Secondo il brano da leggere, con quale termine sarebbe meglio definire la globalizzazione?

▸ Brano da leggere

━━━━━━

Mi punge vaghezza di far notare alla sempre equilibrata e mai faziosa redazione del rotocalco turbomondialista La Repubblica che anche la cosiddetta guerra sporca di Putin, come viene da loro stessi appellata, in realtà non è altro se non la guerra sporca dell’Uccidente americano centrico contro la Russia di Putin. colpevole di non genuflettersi a quella americanizzazione coatta del pianeta che viene pudicamente e ipocritamente appellata globalizzazione e che, come ho mostrato nel mio libro Globalizzazione, meglio sarebbe definire anglobalizzazione. Ed è il resto una costante del discorso ideologico dominante, la celebrazione delle proprie guerre come intrinsecamente buone e umanitarie, e la parallela demonizzazione della resistenza altrui come sporca guerra e come terrorismo.

Sorprendente, semmai, è che ancora qualcuno, troppi in verità, si beva questa narrazione demenziale buona solo a giustificare i rapporti di forza dominanti. A questo riguardo non sfugga che, sempre sul rotocalco turbomondialista La Repubblica, nei giorni scorsi usciva un articolo nel quale ci si domandava come fosse riuscita la propaganda, specie nella sua variante hollywoodiana, a giustificare il mito del cowboy e la sua di fatto oppressione genocidaria ai danni degli indiani, dei pelle rossa, degli indigeni. Ebbene, non è passato nemmeno per l’anticamera del cervello, probabilmente, ai giornalisti di Repubblica, che è proprio questo il dispositivo che ancora oggi, in forma non meno manipolatoria e propagandistica, fa sì che l’Occidente celebri le proprie guerre presentandole come umanitarie e che ad esempio, e quel che sta accadendo a Gaza, giustifichi un vero e proprio massacro di civili come se fosse un’opera di civiltà. Un’opera benemerita di lotta al terrorismo, la giusta rivendicazione del diritto di Israele di difendersi.

━━━━━━

▸ Materiale fornito
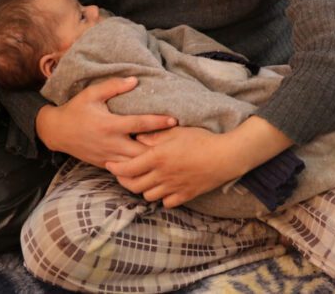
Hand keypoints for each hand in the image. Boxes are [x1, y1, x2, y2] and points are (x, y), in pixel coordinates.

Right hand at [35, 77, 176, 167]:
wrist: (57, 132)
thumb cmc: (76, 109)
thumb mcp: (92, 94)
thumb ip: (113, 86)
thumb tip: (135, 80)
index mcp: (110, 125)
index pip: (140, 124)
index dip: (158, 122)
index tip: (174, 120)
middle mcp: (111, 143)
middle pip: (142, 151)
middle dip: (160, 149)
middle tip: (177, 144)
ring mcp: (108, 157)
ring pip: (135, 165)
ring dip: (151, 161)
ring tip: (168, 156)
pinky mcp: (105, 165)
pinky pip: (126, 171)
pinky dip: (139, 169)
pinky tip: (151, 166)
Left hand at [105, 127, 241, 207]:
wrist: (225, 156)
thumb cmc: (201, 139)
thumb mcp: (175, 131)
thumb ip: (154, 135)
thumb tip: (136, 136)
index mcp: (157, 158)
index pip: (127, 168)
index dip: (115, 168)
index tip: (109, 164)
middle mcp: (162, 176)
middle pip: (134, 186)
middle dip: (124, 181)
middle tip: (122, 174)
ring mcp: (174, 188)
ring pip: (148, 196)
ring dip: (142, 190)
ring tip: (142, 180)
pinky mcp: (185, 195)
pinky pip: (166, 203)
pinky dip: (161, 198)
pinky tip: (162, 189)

━━━━━━

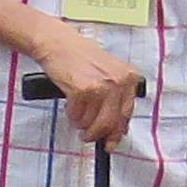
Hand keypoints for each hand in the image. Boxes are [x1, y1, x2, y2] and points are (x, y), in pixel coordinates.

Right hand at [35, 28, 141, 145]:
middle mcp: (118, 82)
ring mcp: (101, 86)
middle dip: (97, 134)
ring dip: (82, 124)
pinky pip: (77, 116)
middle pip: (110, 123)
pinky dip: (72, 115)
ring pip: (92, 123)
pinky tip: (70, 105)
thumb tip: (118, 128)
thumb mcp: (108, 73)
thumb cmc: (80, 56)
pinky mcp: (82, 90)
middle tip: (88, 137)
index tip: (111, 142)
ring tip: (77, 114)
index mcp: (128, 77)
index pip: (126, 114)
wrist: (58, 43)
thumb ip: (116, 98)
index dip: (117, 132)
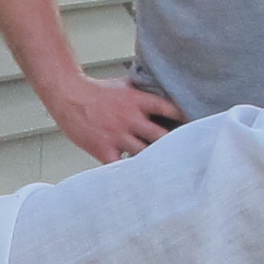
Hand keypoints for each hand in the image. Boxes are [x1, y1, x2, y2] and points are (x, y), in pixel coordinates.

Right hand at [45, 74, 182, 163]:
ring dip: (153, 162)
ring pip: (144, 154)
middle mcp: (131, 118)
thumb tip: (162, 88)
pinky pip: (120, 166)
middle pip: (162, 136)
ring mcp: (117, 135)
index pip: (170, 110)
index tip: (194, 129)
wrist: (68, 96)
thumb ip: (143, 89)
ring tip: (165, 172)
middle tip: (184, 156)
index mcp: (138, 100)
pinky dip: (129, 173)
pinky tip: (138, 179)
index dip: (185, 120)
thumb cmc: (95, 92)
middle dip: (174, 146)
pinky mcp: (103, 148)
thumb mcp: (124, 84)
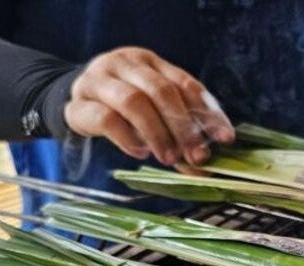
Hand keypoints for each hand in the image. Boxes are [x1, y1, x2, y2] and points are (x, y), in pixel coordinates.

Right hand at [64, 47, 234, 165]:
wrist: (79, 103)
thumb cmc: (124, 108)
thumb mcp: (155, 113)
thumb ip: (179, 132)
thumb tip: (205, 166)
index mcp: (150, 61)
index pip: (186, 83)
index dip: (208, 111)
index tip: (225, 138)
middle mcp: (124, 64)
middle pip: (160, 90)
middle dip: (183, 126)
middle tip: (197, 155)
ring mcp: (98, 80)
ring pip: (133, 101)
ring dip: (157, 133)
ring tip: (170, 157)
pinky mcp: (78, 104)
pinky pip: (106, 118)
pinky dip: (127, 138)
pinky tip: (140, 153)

━━━━━━

▸ Spazio risposta
Anglobalizzazione.